━━━━━ Data ━━━━━
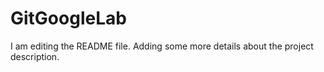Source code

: # GitGoogleLab
I am editing the README file. Adding some more details about the project description.
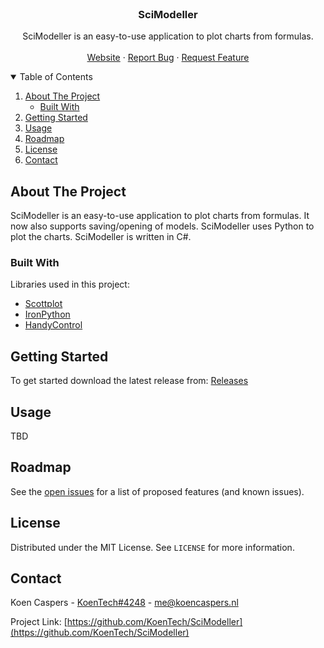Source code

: <!-- PROJECT LOGO -->
<br />
<p align="center">

  <h3 align="center">SciModeller</h3>

  <p align="center">
    SciModeller is an easy-to-use application to plot charts from formulas.
    <br />
    <br />
    <a href="http://www.koencaspers.nl/scimodeller/">Website</a>
    ·
    <a href="https://github.com/KoenTech/SciModeller/issues">Report Bug</a>
    ·
    <a href="https://github.com/KoenTech/SciModeller/issues">Request Feature</a>
  </p>
</p>



<!-- TABLE OF CONTENTS -->
<details open="open">
  <summary>Table of Contents</summary>
  <ol>
    <li>
      <a href="#about-the-project">About The Project</a>
      <ul>
        <li><a href="#built-with">Built With</a></li>
      </ul>
    </li>
    <li>
      <a href="#getting-started">Getting Started</a>
    </li>
    <li><a href="#usage">Usage</a></li>
    <li><a href="#roadmap">Roadmap</a></li>
    <li><a href="#license">License</a></li>
    <li><a href="#contact">Contact</a></li>
  </ol>
</details>



<!-- ABOUT THE PROJECT -->
## About The Project

<!-- [![Product Name Screen Shot][https://i.ibb.co/JmnnWXy/main-small.png]](https://example.com) -->

SciModeller is an easy-to-use application to plot charts from formulas. It now also supports saving/opening of models. SciModeller uses Python to plot the charts. SciModeller is written in C#.


### Built With

Libraries used in this project:
* [Scottplot](https://github.com/swharden/ScottPlot)
* [IronPython](https://ironpython.net/)
* [HandyControl](https://github.com/HandyOrg/HandyControl)



<!-- GETTING STARTED -->
## Getting Started

To get started download the latest release from: [Releases](https://github.com/KoenTech/SciModeller/releases)




<!-- USAGE EXAMPLES -->
## Usage

TBD




<!-- ROADMAP -->
## Roadmap

See the [open issues](https://github.com/KoenTech/SciModeller/issues) for a list of proposed features (and known issues).



<!-- LICENSE -->
## License

Distributed under the MIT License. See `LICENSE` for more information.



<!-- CONTACT -->
## Contact

Koen Caspers - [KoenTech#4248](https://discord.com/) - me@koencaspers.nl

Project Link: [https://github.com/KoenTech/SciModeller](https://github.com/KoenTech/SciModeller)

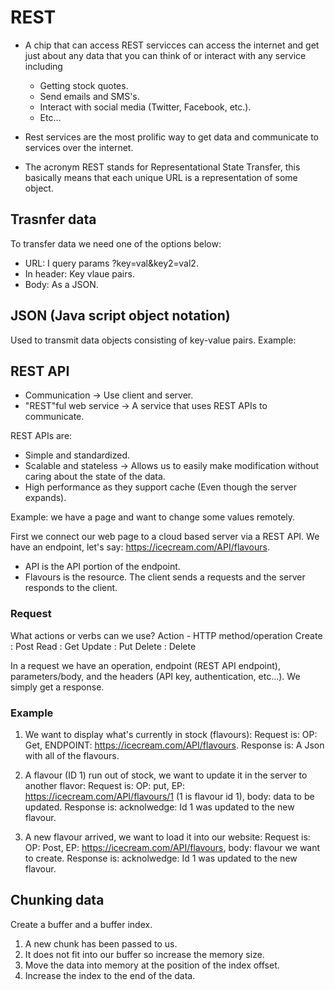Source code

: # REST
* A chip that can access REST servicces can access the internet and get just about any data that you can think of or interact with any  service including
    - Getting stock quotes.
    - Send emails and SMS's.
    - Interact with social media (Twitter, Facebook, etc.).
    - Etc...

* Rest services are the most prolific way to get data and communicate to services over the internet.
* The acronym REST stands for Representational State Transfer, this basically means that each unique URL is a representation of some object.

## Trasnfer data
To transfer data we need one of the options below:
- URL: I  query params ?key=val&key2=val2.
- In header: Key vlaue pairs.
- Body: As a JSON.

## JSON (Java script object notation)
Used to transmit data objects consisting of key-value pairs. Example:

## REST API
* Communication -> Use client and server.
* "REST"ful web service -> A service that uses REST APIs to communicate.

REST APIs are:
* Simple and standardized.
* Scalable and stateless -> Allows us to easily make modification without caring about the state of the data.
* High performance as they support cache (Even though the server expands).

Example: we have a page and want to change some values remotely. 

First we connect our web page to a cloud based server via a REST API.
We have an endpoint, let's say: https://icecream.com/API/flavours.
* API is the API portion of the endpoint.
* Flavours is the resource.
The client sends a requests and the server responds to the client.

### Request
What actions or verbs can we use?
Action - HTTP method/operation
Create : Post
Read   : Get
Update : Put
Delete : Delete

In a request we have an operation, endpoint (REST API endpoint), parameters/body, and the headers (API key, authentication, etc...). We simply get a response.

### Example
1. We want to display what's currently in stock (flavours):
Request is: OP: Get, ENDPOINT: https://icecream.com/API/flavours.
Response is: A Json with all of the flavours.

2. A flavour (ID 1) run out of stock, we want to update it in the server to another flavor:
Request is: OP: put, EP: https://icecream.com/API/flavours/1 (1 is flavour id 1), body: data to be updated.
Response is: acknolwedge: Id 1 was updated to the new flavour.

3. A new flavour arrived, we want to load it into our website:
Request is: OP: Post, EP: https://icecream.com/API/flavours, body: flavour we want to create.
Response is: acknolwedge: Id 1 was updated to the new flavour.

## Chunking data
Create a buffer and a buffer index.
1. A new chunk has been passed to us.
2. It does not fit into our buffer so increase the memory size.
3. Move the data into memory at the position of the index offset.
4. Increase the index to the end of the data.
━━━━━
* Exercise description
Go through the records above and return each line in which the word "APIs" occurs.

* Written response
* "REST"ful web service -> A service that uses REST APIs to communicate.
REST APIs are:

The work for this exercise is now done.